ABOUT THIS TASK:
Go through the records and copy each line where the string "White" occurs.

======== GIVEN ENTRIES

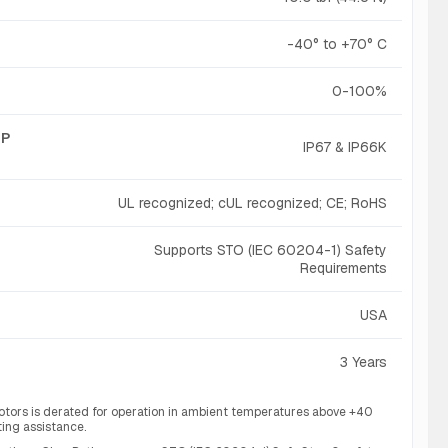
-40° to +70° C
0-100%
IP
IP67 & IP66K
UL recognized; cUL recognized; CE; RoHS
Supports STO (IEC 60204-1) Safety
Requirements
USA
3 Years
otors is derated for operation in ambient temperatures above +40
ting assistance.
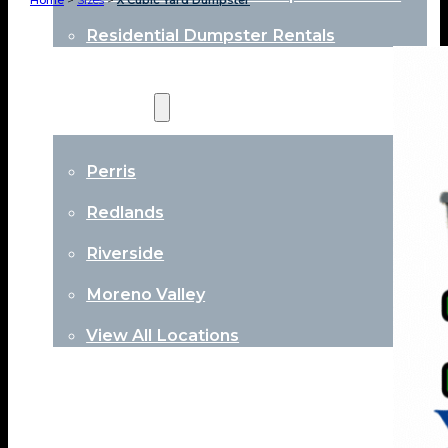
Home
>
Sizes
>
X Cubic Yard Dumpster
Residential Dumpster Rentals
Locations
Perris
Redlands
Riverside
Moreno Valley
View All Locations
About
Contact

================
======== GIVEN ENTRIES

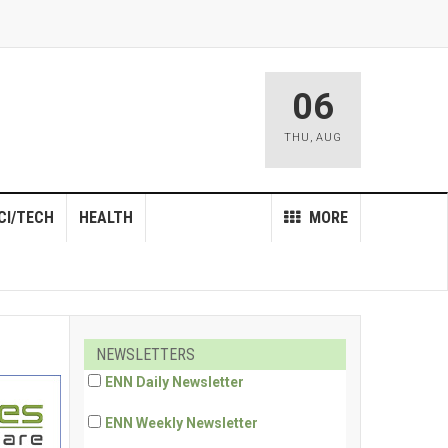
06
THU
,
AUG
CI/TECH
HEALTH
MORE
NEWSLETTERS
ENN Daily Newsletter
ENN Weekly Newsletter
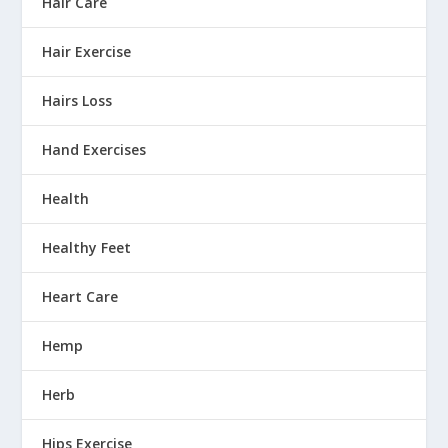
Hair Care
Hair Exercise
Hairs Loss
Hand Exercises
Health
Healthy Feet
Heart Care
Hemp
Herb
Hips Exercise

================
======== GIVEN ENTRIES

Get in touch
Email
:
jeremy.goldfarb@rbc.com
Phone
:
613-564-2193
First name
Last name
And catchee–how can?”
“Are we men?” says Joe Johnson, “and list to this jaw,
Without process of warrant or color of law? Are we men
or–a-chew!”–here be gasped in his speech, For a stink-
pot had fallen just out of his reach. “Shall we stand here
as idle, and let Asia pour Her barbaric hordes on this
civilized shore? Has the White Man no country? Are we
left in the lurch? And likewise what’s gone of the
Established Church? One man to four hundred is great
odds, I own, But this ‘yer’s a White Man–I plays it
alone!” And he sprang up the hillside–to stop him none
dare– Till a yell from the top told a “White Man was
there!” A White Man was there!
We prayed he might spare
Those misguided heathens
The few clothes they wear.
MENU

================

WRITTEN SOLUTION:
civilized shore? Has the White Man no country? Are we
odds, I own, But this ‘yer’s a White Man–I plays it
dare– Till a yell from the top told a “White Man was
there!” A White Man was there!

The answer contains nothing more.